■ **EXTRAIT**
######

Emmanuel Macron et Nicolas Sarkozy, une proximité assumée

Politique

Le président de la République a repris des idées-phares de son prédécesseur, entre autres les quotas d’immigration.

Rien ne présageait une telle entente entre un ancien ministre d’un gouvernement socialiste et un ex-leader de la droite, toujours prêt à pourfendre la gauche. Et pourtant. Depuis le début du quinquennat, Emmanuel Macron et Nicolas Sarkozy entretiennent une relation de proximité qui ne faiblit pas. Une entente personnelle, mais aussi idéologique.

######

■ **CONSIGNE 1**
Citez fidèlement le passage de l'article sur Emmanuel Macron et Nicolas Sarkozy compris entre « Rien ne présageait » et « mais aussi idéologique. », ces mots inclus.
■ **CONSIGNE 2**
Prolongez l'article sur Emmanuel Macron et Nicolas Sarkozy à la suite de sa dernière phrase.

■ **DONNÉES CI-DESSOUS**
######

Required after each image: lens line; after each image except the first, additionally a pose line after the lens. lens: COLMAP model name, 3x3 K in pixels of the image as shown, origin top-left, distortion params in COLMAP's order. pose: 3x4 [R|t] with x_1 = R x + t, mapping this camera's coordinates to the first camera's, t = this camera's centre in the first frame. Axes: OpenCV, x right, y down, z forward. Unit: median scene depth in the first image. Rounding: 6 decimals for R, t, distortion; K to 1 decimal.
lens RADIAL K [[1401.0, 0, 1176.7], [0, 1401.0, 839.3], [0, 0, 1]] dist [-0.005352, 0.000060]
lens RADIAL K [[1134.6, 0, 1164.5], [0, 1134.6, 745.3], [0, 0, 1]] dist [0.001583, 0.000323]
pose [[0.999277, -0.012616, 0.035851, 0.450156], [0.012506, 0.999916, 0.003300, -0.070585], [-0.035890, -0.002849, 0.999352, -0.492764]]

######

■ **RÉSULTAT 1**
Rien ne présageait une telle entente entre un ancien ministre d’un gouvernement socialiste et un ex-leader de la droite, toujours prêt à pourfendre la gauche. Et pourtant. Depuis le début du quinquennat, Emmanuel Macron et Nicolas Sarkozy entretiennent une relation de proximité qui ne faiblit pas. Une entente personnelle, mais aussi idéologique.

■ **RÉSULTAT 2**
En annonçant, le 6 novembre, l’instauration de « quotas » pour l’immigration professionnelle en fonction de la branche d’activité (et non de la nationalité), dont l’ampleur doit être déterminée chaque année par l’Assemblée nationale et le Sénat, l’exécutif a une nouvelle fois repris un marqueur de l’ancien chef de l’Etat. Ce dernier a en effet toujours défendu le principe des quotas, qu’il qualifiait d’« excellent système » dès 1991, au nom d’une « immigration choisie ».

« Je souhaite que nous arrivions à établir chaque année, après un débat au Parlement, un quota, avec un chiffre plafond d’étrangers que nous accueillerons sur notre territoire », déclarait ainsi M. Sarkozy, en septembre 2007, quatre mois après son arrivée à l’Elysée. Sans surprise, ce dernier s’est réjoui que M. Macron puise dans ses idées, estimant « nécessaire et important que le gouvernement veuille s’occuper du problème de l’immigration ». Au grand dam de la gauche. « Nicolas Sarkozy en a rêvé, Emmanuel Macron le fait ! », s’est indigné le Parti socialiste.

« Il y a un respect mutuel entre eux »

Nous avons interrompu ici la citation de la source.